* **Instructions to follow**: Give back exactly the lines of the entries below from the line with "M1157 40 1250 109 1208 166 1115 96Z" to the line with "M4 1711 18 1721", inclusive, and only those.

Stored data entries:
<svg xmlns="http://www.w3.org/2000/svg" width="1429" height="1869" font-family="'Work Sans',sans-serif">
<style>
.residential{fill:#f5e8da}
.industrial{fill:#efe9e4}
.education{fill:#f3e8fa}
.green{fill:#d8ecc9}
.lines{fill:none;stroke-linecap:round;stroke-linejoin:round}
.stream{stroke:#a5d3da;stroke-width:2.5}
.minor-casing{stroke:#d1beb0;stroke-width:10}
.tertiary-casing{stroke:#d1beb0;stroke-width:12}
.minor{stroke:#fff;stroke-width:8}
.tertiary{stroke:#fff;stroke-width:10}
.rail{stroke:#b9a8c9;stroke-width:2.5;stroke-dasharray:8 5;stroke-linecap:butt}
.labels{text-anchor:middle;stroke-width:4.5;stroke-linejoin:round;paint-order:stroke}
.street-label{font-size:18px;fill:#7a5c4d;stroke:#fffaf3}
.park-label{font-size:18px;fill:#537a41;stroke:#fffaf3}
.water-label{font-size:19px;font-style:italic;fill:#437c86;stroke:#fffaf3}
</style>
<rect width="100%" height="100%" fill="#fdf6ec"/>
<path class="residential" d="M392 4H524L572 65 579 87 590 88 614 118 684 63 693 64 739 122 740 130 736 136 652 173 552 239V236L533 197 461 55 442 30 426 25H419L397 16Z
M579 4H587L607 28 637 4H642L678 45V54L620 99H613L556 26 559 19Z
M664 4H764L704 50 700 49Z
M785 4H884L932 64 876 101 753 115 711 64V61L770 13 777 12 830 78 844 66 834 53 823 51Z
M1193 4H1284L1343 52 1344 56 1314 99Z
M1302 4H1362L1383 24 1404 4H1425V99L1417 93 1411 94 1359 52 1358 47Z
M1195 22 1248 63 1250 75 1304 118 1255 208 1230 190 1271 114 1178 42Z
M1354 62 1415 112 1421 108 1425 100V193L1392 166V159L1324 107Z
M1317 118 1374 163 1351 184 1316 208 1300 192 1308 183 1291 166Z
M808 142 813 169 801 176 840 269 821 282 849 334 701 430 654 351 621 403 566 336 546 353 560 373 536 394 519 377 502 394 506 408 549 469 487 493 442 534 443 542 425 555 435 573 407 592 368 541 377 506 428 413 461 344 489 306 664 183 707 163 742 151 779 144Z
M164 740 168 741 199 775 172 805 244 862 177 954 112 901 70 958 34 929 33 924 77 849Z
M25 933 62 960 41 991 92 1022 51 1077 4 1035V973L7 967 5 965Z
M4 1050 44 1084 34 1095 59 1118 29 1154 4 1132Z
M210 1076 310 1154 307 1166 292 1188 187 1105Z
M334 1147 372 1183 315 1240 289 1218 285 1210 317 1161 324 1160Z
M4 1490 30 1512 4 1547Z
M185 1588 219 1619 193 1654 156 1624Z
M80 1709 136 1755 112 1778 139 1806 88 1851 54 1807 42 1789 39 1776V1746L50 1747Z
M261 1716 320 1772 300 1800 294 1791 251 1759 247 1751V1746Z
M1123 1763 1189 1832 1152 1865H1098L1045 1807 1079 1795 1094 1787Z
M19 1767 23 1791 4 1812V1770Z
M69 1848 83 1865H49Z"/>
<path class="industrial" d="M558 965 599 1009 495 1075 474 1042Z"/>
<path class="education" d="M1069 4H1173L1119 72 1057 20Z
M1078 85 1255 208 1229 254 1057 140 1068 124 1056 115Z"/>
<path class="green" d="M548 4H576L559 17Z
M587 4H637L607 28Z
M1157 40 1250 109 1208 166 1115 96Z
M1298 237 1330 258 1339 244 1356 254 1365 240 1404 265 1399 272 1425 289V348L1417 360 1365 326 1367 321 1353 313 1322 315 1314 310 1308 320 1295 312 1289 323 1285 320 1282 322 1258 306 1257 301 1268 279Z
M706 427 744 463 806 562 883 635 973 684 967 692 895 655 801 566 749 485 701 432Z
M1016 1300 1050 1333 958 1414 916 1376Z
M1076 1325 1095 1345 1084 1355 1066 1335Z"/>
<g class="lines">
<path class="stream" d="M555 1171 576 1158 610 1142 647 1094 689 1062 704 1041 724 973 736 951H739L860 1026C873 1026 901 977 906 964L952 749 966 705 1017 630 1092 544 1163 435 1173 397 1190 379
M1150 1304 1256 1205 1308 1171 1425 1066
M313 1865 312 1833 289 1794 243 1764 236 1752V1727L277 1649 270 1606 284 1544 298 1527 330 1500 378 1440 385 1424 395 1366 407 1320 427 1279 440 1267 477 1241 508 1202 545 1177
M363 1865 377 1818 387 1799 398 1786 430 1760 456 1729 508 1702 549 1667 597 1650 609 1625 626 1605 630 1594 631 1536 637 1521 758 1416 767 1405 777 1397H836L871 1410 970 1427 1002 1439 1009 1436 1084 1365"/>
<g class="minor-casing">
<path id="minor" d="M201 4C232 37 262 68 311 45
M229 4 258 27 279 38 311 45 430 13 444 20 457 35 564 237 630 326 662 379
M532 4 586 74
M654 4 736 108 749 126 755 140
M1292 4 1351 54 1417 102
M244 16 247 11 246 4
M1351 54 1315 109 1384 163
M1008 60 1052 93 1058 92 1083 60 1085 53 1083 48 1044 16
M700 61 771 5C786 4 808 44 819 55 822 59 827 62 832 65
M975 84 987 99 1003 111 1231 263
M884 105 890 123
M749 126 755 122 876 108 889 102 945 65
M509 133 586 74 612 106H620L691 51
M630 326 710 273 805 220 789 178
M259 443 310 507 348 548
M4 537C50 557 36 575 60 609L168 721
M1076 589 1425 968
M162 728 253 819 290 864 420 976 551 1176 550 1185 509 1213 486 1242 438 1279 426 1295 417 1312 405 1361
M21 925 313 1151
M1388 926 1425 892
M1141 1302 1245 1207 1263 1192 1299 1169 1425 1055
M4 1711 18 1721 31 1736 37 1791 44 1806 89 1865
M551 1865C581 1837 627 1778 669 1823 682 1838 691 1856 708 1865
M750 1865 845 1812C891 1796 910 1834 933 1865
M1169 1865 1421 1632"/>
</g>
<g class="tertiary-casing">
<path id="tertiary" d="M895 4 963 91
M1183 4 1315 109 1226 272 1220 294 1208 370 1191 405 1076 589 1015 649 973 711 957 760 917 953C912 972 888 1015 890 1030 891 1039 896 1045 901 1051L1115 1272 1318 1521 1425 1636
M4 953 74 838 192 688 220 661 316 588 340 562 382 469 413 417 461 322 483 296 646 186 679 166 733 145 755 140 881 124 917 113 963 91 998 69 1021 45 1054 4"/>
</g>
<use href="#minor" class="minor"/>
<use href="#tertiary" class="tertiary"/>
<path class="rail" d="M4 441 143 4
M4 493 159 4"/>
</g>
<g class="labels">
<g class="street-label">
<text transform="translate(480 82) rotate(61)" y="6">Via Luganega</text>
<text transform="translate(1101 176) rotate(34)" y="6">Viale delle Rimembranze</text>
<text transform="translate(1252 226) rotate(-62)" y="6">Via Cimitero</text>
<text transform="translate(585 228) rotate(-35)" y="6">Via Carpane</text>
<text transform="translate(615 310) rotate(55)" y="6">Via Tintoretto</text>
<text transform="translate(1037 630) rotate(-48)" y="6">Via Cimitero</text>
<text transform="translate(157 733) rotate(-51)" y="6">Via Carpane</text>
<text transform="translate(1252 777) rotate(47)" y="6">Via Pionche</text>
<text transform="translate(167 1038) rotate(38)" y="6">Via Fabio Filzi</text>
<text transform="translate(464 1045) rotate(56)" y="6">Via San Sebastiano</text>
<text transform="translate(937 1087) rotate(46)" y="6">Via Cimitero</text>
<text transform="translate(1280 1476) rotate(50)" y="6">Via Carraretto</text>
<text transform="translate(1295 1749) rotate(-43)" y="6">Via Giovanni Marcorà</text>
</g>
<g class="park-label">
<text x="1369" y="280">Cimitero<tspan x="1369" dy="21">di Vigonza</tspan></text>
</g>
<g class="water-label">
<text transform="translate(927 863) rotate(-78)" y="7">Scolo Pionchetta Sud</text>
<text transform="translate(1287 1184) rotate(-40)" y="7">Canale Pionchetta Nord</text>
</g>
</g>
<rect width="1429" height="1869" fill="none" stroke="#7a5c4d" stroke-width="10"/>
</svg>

* **Task response**:
M1157 40 1250 109 1208 166 1115 96Z
M1298 237 1330 258 1339 244 1356 254 1365 240 1404 265 1399 272 1425 289V348L1417 360 1365 326 1367 321 1353 313 1322 315 1314 310 1308 320 1295 312 1289 323 1285 320 1282 322 1258 306 1257 301 1268 279Z
M706 427 744 463 806 562 883 635 973 684 967 692 895 655 801 566 749 485 701 432Z
M1016 1300 1050 1333 958 1414 916 1376Z
M1076 1325 1095 1345 1084 1355 1066 1335Z"/>
<g class="lines">
<path class="stream" d="M555 1171 576 1158 610 1142 647 1094 689 1062 704 1041 724 973 736 951H739L860 1026C873 1026 901 977 906 964L952 749 966 705 1017 630 1092 544 1163 435 1173 397 1190 379
M1150 1304 1256 1205 1308 1171 1425 1066
M313 1865 312 1833 289 1794 243 1764 236 1752V1727L277 1649 270 1606 284 1544 298 1527 330 1500 378 1440 385 1424 395 1366 407 1320 427 1279 440 1267 477 1241 508 1202 545 1177
M363 1865 377 1818 387 1799 398 1786 430 1760 456 1729 508 1702 549 1667 597 1650 609 1625 626 1605 630 1594 631 1536 637 1521 758 1416 767 1405 777 1397H836L871 1410 970 1427 1002 1439 1009 1436 1084 1365"/>
<g class="minor-casing">
<path id="minor" d="M201 4C232 37 262 68 311 45
M229 4 258 27 279 38 311 45 430 13 444 20 457 35 564 237 630 326 662 379
M532 4 586 74
M654 4 736 108 749 126 755 140
M1292 4 1351 54 1417 102
M244 16 247 11 246 4
M1351 54 1315 109 1384 163
M1008 60 1052 93 1058 92 1083 60 1085 53 1083 48 1044 16
M700 61 771 5C786 4 808 44 819 55 822 59 827 62 832 65
M975 84 987 99 1003 111 1231 263
M884 105 890 123
M749 126 755 122 876 108 889 102 945 65
M509 133 586 74 612 106H620L691 51
M630 326 710 273 805 220 789 178
M259 443 310 507 348 548
M4 537C50 557 36 575 60 609L168 721
M1076 589 1425 968
M162 728 253 819 290 864 420 976 551 1176 550 1185 509 1213 486 1242 438 1279 426 1295 417 1312 405 1361
M21 925 313 1151
M1388 926 1425 892
M1141 1302 1245 1207 1263 1192 1299 1169 1425 1055
M4 1711 18 1721 31 1736 37 1791 44 1806 89 1865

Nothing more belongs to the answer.